To-day, nearly the whole population of German East Africa is
clothed in imported calico. This was not always the case; even now in
some parts of the north dressed skins are still the prevailing wear,
and in the north-western districts—east and north of Lake
Tanganyika—lies a zone where bark-cloth has not yet been
superseded. Probably not many generations have passed since such
bark fabrics and kilts of skins were the only clothing even in the
south. Even to-day, large quantities of this bright-red or drab
material are still to be found; but if we wish to see it, we must look in
the granaries and on the drying stages inside the native huts, where
it serves less ambitious uses as wrappings for those seeds and fruits
which require to be packed with special care. The salt produced at
Masasi, too, is packed for transport to a distance in large sheets of
bark-cloth. Wherever I found it in any degree possible, I studied the
process of making this cloth. The native requisitioned for the
purpose arrived, carrying a log between two and three yards long and
as thick as his thigh, and nothing else except a curiously-shaped
mallet and the usual long, sharp and pointed knife which all men and
boys wear in a belt at their backs without a sheath—horribile dictu!
[51]
Silently he squats down before me, and with two rapid cuts has
drawn a couple of circles round the log some two yards apart, and
slits the bark lengthwise between them with the point of his knife.

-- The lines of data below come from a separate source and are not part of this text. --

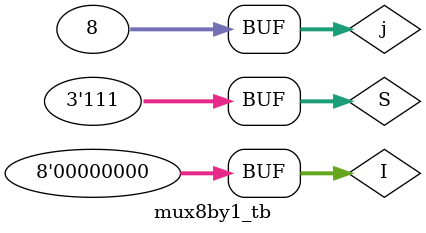
<source format=v>
module mux8by1(i,s,Y);
  input [7:0]i;
  input [2:0]s;
  output reg Y;
  always @(i or s)
    begin
	  case(s)
	    3'b000:Y=i[0];
		3'b001:Y=i[1];
		3'b010:Y=i[2];
		3'b011:Y=i[3];
		3'b100:Y=i[4];
		3'b101:Y=i[5];
		3'b110:Y=i[6];
		3'b111:Y=i[7];
	   endcase
	end
endmodule




module mux8by1_tb();
  reg [7:0]I;
  reg [2:0]S;
  wire y;
  integer j;
  mux8by1 DUT(I,S,y);
  initial
    begin
      $dumpfile("mux8by1_tb.vcd");
      $dumpvars(0);
      {I,S}=0;
      for(j=0;j<8;j=j+1)
	    begin
		  S=j;
          I[j]=1'b1;
		  #10;
          I[j]=1'b0;
		  #10;
		end
	end
endmodule









</source>
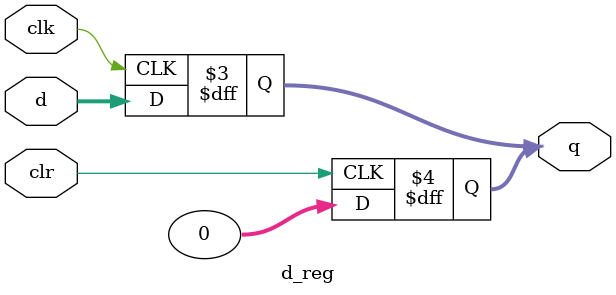
<source format=v>
module d_reg(clk,q,d,clr);
parameter width =32 , prop =8;
input clk,clr ;
output [width-1:0] q;
input [width-1:0] d;
reg [width-1:0] q;

always @(negedge clr)
   begin 
	#(prop) q=0;

   end

always @(negedge clk)
   begin	
	#(prop) q = d;
   end
  
endmodule  

</source>
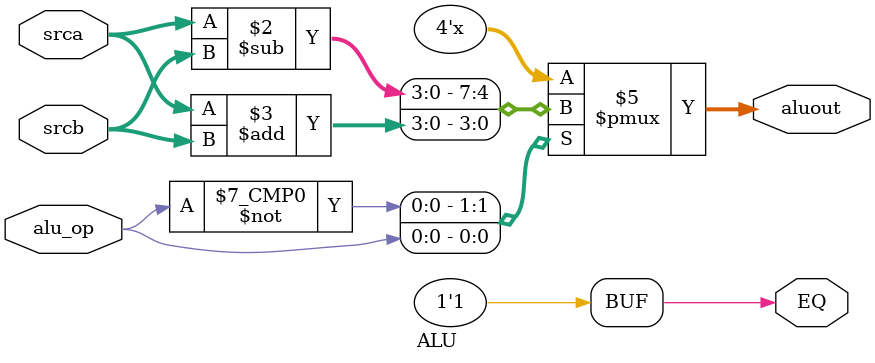
<source format=sv>
`timescale 1ns / 1ps

module ALU(     
      input logic        [3:0]     srca,          //src1  
      input logic         [3:0]     srcb,          //src2  
      input logic         alu_op,     //function sel  
      output logic        [3:0]     aluout,          //result       
      output logic EQ  
   );  
 always @(*)  
 begin   
      case(alu_op)  
          1'b0: aluout = srca - srcb; // sub  
          1'b1: aluout = srca + srcb; // add  
     
          default:aluout = srca + srcb; 
      endcase  
 end  
    assign EQ = 1;  
 endmodule  
</source>
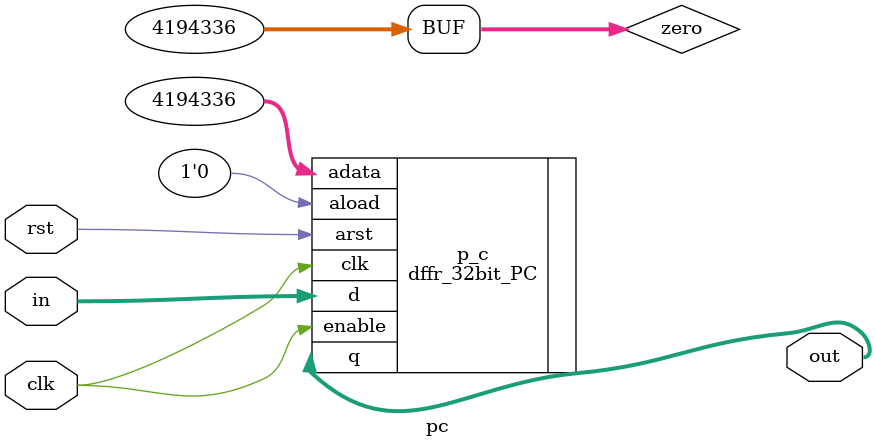
<source format=v>
module pc(clk, rst, in, out);
    input clk;
    input rst;
    input [31:0] in;
    output wire [31:0] out;
    
    
    wire [31:0] zero;
    assign zero  = 32'h00400020;

    
    dffr_32bit_PC p_c(.clk(clk), .d(in), .q(out), .arst(rst), .aload(1'b0), .adata(zero), .enable(clk));
   
   endmodule

</source>
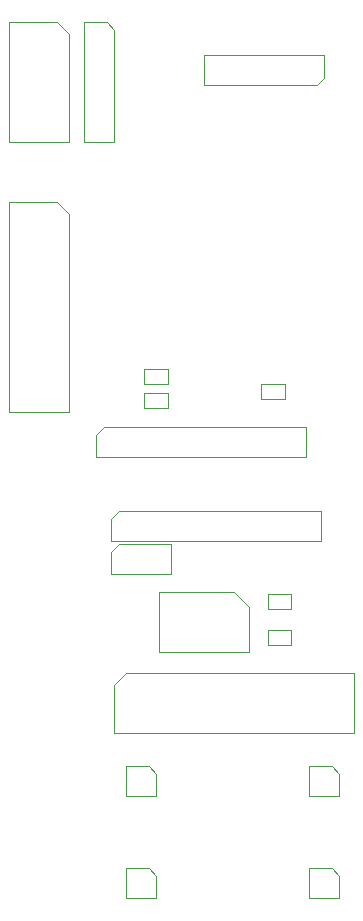
<source format=gbr>
%TF.GenerationSoftware,KiCad,Pcbnew,7.0.10*%
%TF.CreationDate,2024-01-29T09:08:01-07:00*%
%TF.ProjectId,AMPE32T30,414d5045-3332-4543-9330-2e6b69636164,rev?*%
%TF.SameCoordinates,PX76efc10PY5962530*%
%TF.FileFunction,AssemblyDrawing,Top*%
%FSLAX46Y46*%
G04 Gerber Fmt 4.6, Leading zero omitted, Abs format (unit mm)*
G04 Created by KiCad (PCBNEW 7.0.10) date 2024-01-29 09:08:01*
%MOMM*%
%LPD*%
G01*
G04 APERTURE LIST*
%ADD10C,0.100000*%
G04 APERTURE END LIST*
D10*
%TO.C,J4*%
X9144000Y30734000D02*
X9144000Y32639000D01*
X26924000Y30734000D02*
X9144000Y30734000D01*
X9144000Y32639000D02*
X9779000Y33274000D01*
X9779000Y33274000D02*
X26924000Y33274000D01*
X26924000Y33274000D02*
X26924000Y30734000D01*
%TO.C,J5*%
X9398000Y14478000D02*
X9398000Y18558000D01*
X29718000Y14478000D02*
X9398000Y14478000D01*
X9398000Y18558000D02*
X10398000Y19558000D01*
X10398000Y19558000D02*
X29718000Y19558000D01*
X29718000Y19558000D02*
X29718000Y14478000D01*
%TO.C,J6*%
X9144000Y27940000D02*
X9144000Y29845000D01*
X14224000Y27940000D02*
X9144000Y27940000D01*
X9144000Y29845000D02*
X9779000Y30480000D01*
X9779000Y30480000D02*
X14224000Y30480000D01*
X14224000Y30480000D02*
X14224000Y27940000D01*
%TO.C,J7*%
X508000Y59436000D02*
X4588000Y59436000D01*
X508000Y41656000D02*
X508000Y59436000D01*
X4588000Y59436000D02*
X5588000Y58436000D01*
X5588000Y58436000D02*
X5588000Y41656000D01*
X5588000Y41656000D02*
X508000Y41656000D01*
%TO.C,R1*%
X13938000Y44079000D02*
X11938000Y44079000D01*
X13938000Y45329000D02*
X13938000Y44079000D01*
X11938000Y44079000D02*
X11938000Y45329000D01*
X11938000Y45329000D02*
X13938000Y45329000D01*
%TO.C,MP*%
X27178000Y71882000D02*
X27178000Y69977000D01*
X17018000Y71882000D02*
X27178000Y71882000D01*
X27178000Y69977000D02*
X26543000Y69342000D01*
X26543000Y69342000D02*
X17018000Y69342000D01*
X17018000Y69342000D02*
X17018000Y71882000D01*
%TO.C,J1*%
X508000Y74676000D02*
X4588000Y74676000D01*
X508000Y64516000D02*
X508000Y74676000D01*
X4588000Y74676000D02*
X5588000Y73676000D01*
X5588000Y73676000D02*
X5588000Y64516000D01*
X5588000Y64516000D02*
X508000Y64516000D01*
%TO.C,J3*%
X6858000Y74676000D02*
X8763000Y74676000D01*
X6858000Y64516000D02*
X6858000Y74676000D01*
X8763000Y74676000D02*
X9398000Y74041000D01*
X9398000Y74041000D02*
X9398000Y64516000D01*
X9398000Y64516000D02*
X6858000Y64516000D01*
%TO.C,R5*%
X21844000Y44059000D02*
X23844000Y44059000D01*
X21844000Y42809000D02*
X21844000Y44059000D01*
X23844000Y44059000D02*
X23844000Y42809000D01*
X23844000Y42809000D02*
X21844000Y42809000D01*
%TO.C,J12*%
X25908000Y3048000D02*
X27813000Y3048000D01*
X25908000Y508000D02*
X25908000Y3048000D01*
X27813000Y3048000D02*
X28448000Y2413000D01*
X28448000Y2413000D02*
X28448000Y508000D01*
X28448000Y508000D02*
X25908000Y508000D01*
%TO.C,J14*%
X7874000Y37846000D02*
X7874000Y39751000D01*
X25654000Y37846000D02*
X7874000Y37846000D01*
X7874000Y39751000D02*
X8509000Y40386000D01*
X8509000Y40386000D02*
X25654000Y40386000D01*
X25654000Y40386000D02*
X25654000Y37846000D01*
%TO.C,R2*%
X13938000Y42047000D02*
X11938000Y42047000D01*
X13938000Y43297000D02*
X13938000Y42047000D01*
X11938000Y42047000D02*
X11938000Y43297000D01*
X11938000Y43297000D02*
X13938000Y43297000D01*
%TO.C,J11*%
X25908000Y11684000D02*
X27813000Y11684000D01*
X25908000Y9144000D02*
X25908000Y11684000D01*
X27813000Y11684000D02*
X28448000Y11049000D01*
X28448000Y11049000D02*
X28448000Y9144000D01*
X28448000Y9144000D02*
X25908000Y9144000D01*
%TO.C,J13*%
X10414000Y3048000D02*
X12319000Y3048000D01*
X10414000Y508000D02*
X10414000Y3048000D01*
X12319000Y3048000D02*
X12954000Y2413000D01*
X12954000Y2413000D02*
X12954000Y508000D01*
X12954000Y508000D02*
X10414000Y508000D01*
%TO.C,J10*%
X10414000Y11684000D02*
X12319000Y11684000D01*
X10414000Y9144000D02*
X10414000Y11684000D01*
X12319000Y11684000D02*
X12954000Y11049000D01*
X12954000Y11049000D02*
X12954000Y9144000D01*
X12954000Y9144000D02*
X10414000Y9144000D01*
%TO.C,J2*%
X19558000Y26416000D02*
X20828000Y25146000D01*
X13208000Y26416000D02*
X19558000Y26416000D01*
X20828000Y25146000D02*
X20828000Y21336000D01*
X20828000Y21336000D02*
X13208000Y21336000D01*
X13208000Y21336000D02*
X13208000Y26416000D01*
%TO.C,R3*%
X22384000Y23231000D02*
X24384000Y23231000D01*
X22384000Y21981000D02*
X22384000Y23231000D01*
X24384000Y23231000D02*
X24384000Y21981000D01*
X24384000Y21981000D02*
X22384000Y21981000D01*
%TO.C,R4*%
X24384000Y25029000D02*
X22384000Y25029000D01*
X24384000Y26279000D02*
X24384000Y25029000D01*
X22384000Y25029000D02*
X22384000Y26279000D01*
X22384000Y26279000D02*
X24384000Y26279000D01*
%TD*%
M02*

</source>
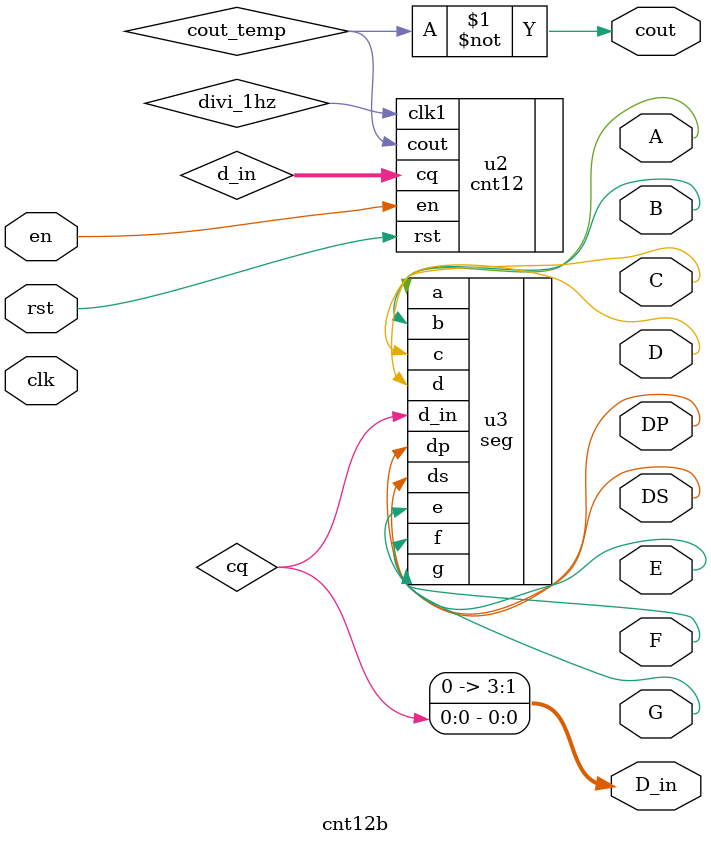
<source format=v>
module cnt12b(clk,rst,en,DS,A,B,C,D,E,F,G,DP,cout,D_in);
input clk,rst,en;
output cout;
output A,B,C,D,E,F,G,DP;
output DS;
output wire [3:0]D_in;
wire cout_temp;
wire divi_1hz;
wire [3:0] d_in;
assign cout = ~cout_temp;
assign D_in = cq;
divi_1hz u1(
.clk(clk),
.divi_1hz(clk1));

cnt12 u2(
.clk1(divi_1hz),
.rst(rst) ,
.en(en) ,
.cq(d_in),
.cout(cout_temp));

seg u3(
.d_in(cq),
.a(A),
.b(B),
.c(C),
.d(D),
.e(E),
.f(F),
.g(G),
.dp(DP),
.ds(DS));

endmodule
</source>
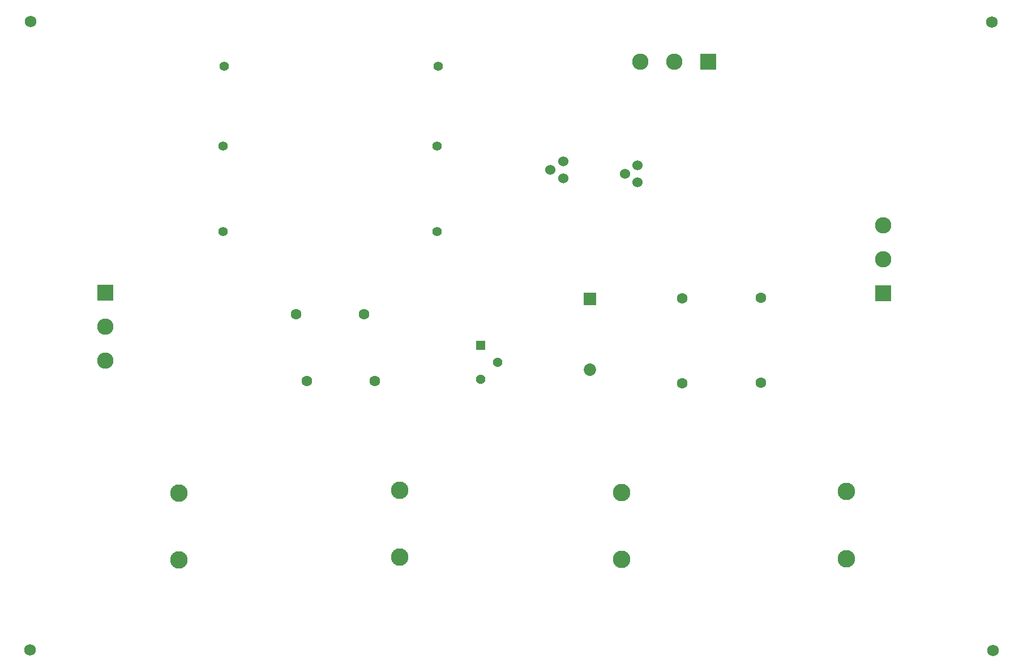
<source format=gbs>
G04*
G04 #@! TF.GenerationSoftware,Altium Limited,Altium Designer,22.3.1 (43)*
G04*
G04 Layer_Color=16711935*
%FSLAX25Y25*%
%MOIN*%
G70*
G04*
G04 #@! TF.SameCoordinates,EC9277C9-050F-4012-A3D3-CC2B3E04D0D2*
G04*
G04*
G04 #@! TF.FilePolarity,Negative*
G04*
G01*
G75*
%ADD15C,0.05524*%
%ADD16C,0.09658*%
%ADD17R,0.09658X0.09658*%
%ADD18R,0.05611X0.05611*%
%ADD19C,0.05611*%
%ADD20C,0.06312*%
%ADD21C,0.10300*%
%ADD22R,0.07296X0.07296*%
%ADD23C,0.07296*%
%ADD24C,0.06000*%
%ADD25R,0.09658X0.09658*%
%ADD26C,0.06800*%
D15*
X251600Y308900D02*
D03*
X125616D02*
D03*
X252084Y355800D02*
D03*
X126100D02*
D03*
X251600Y258500D02*
D03*
X125616D02*
D03*
D16*
X56311Y182500D02*
D03*
Y202500D02*
D03*
X514200Y262200D02*
D03*
Y242200D02*
D03*
X371200Y358489D02*
D03*
X391200D02*
D03*
D17*
X56311Y222500D02*
D03*
X514200Y222200D02*
D03*
D18*
X277300Y191400D02*
D03*
D19*
X287300Y181400D02*
D03*
X277300Y171400D02*
D03*
D20*
X174700Y170300D02*
D03*
X214700D02*
D03*
X395800Y219000D02*
D03*
Y169000D02*
D03*
X442100Y219500D02*
D03*
Y169500D02*
D03*
X208600Y209600D02*
D03*
X168600D02*
D03*
D21*
X229331Y66732D02*
D03*
Y106102D02*
D03*
X99606Y64961D02*
D03*
Y104331D02*
D03*
X492500Y65900D02*
D03*
Y105270D02*
D03*
X360000Y65400D02*
D03*
Y104770D02*
D03*
D22*
X341500Y218866D02*
D03*
D23*
Y177134D02*
D03*
D24*
X325800Y299800D02*
D03*
X318300Y294800D02*
D03*
X325800Y289800D02*
D03*
X369500Y297400D02*
D03*
X362000Y292400D02*
D03*
X369500Y287400D02*
D03*
D25*
X411200Y358489D02*
D03*
D26*
X12200Y382100D02*
D03*
X11900Y12000D02*
D03*
X578839Y11909D02*
D03*
X578248Y381594D02*
D03*
M02*

</source>
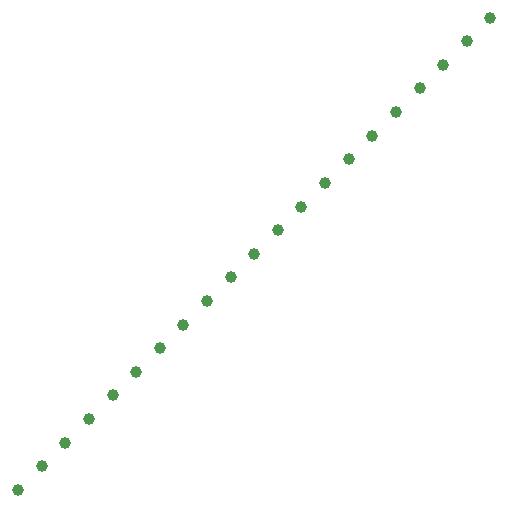
<source format=gbr>
G04 Examples for testing time performance of Gerber parsers*
%FSLAX26Y26*%
%MOMM*%
%ADD10C,1*%
%LPD*%
D10*
X0Y0D03*
X2000000Y2000000D03*
X4000000Y4000000D03*
X6000000Y6000000D03*
X8000000Y8000000D03*
X10000000Y10000000D03*
X12000000Y12000000D03*
X14000000Y14000000D03*
X16000000Y16000000D03*
X18000000Y18000000D03*
X20000000Y20000000D03*
X22000000Y22000000D03*
X24000000Y24000000D03*
X26000000Y26000000D03*
X28000000Y28000000D03*
X30000000Y30000000D03*
X32000000Y32000000D03*
X34000000Y34000000D03*
X36000000Y36000000D03*
X38000000Y38000000D03*
X40000000Y40000000D03*
M02*

</source>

With evident care, he then scrapes off the outer rind all round the
log, so that in a quarter of an hour the inner red layer of the bark
shows up brightly-coloured between the two untouched ends. With
some trouble and much caution, he now loosens the bark at one end,
and opens the cylinder. He then stands up, takes hold of the free
edge with both hands, and turning it inside out, slowly but steadily
pulls it off in one piece. Now comes the troublesome work of
scraping all superfluous particles of outer bark from the outside of
the long, narrow piece of material, while the inner side is carefully
scrutinised for defective spots. At last it is ready for beating. Having
signalled to a friend, who immediately places a bowl of water beside
him, the artificer damps his sheet of bark all over, seizes his mallet,
lays one end of the stuff on the smoothest spot of the log, and
hammers away slowly but continuously. “Very simple!” I think to
myself. “Why, I could do that, too!”—but I am forced to change my
opinions a little later on; for the beating is quite an art, if the fabric is
not to be beaten to pieces. To prevent the breaking of the fibres, the
stuff is several times folded across, so as to interpose several
thicknesses between the mallet and the block. At last the required
state is reached, and the fundi seizes the sheet, still folded, by both
ends, and wrings it out, or calls an assistant to take one end while he
holds the other. The cloth produced in this way is not nearly so fine
and uniform in texture as the famous Uganda bark-cloth, but it is
quite soft, and, above all, cheap.
Now, too, I examine the mallet. My craftsman has been using the
simpler but better form of this implement, a conical block of some
hard wood, its base—the striking surface—being scored across and
across with more or less deeply-cut grooves, and the handle stuck
into a hole in the middle. The other and earlier form of mallet is
shaped in the same way, but the head is fastened by an ingenious
network of bark strips into the split bamboo serving as a handle. The
observation so often made, that ancient customs persist longest in
connection with religious ceremonies and in the life of children, here
finds confirmation. As we shall soon see, bark-cloth is still worn
during the unyago,[52] having been prepared with special solemn
ceremonies; and many a mother, if she has no other garment handy,
will still put her little one into a kilt of bark-cloth, which, after all,
looks better, besides being more in keeping with its African
surroundings, than the ridiculous bit of print from Ulaya.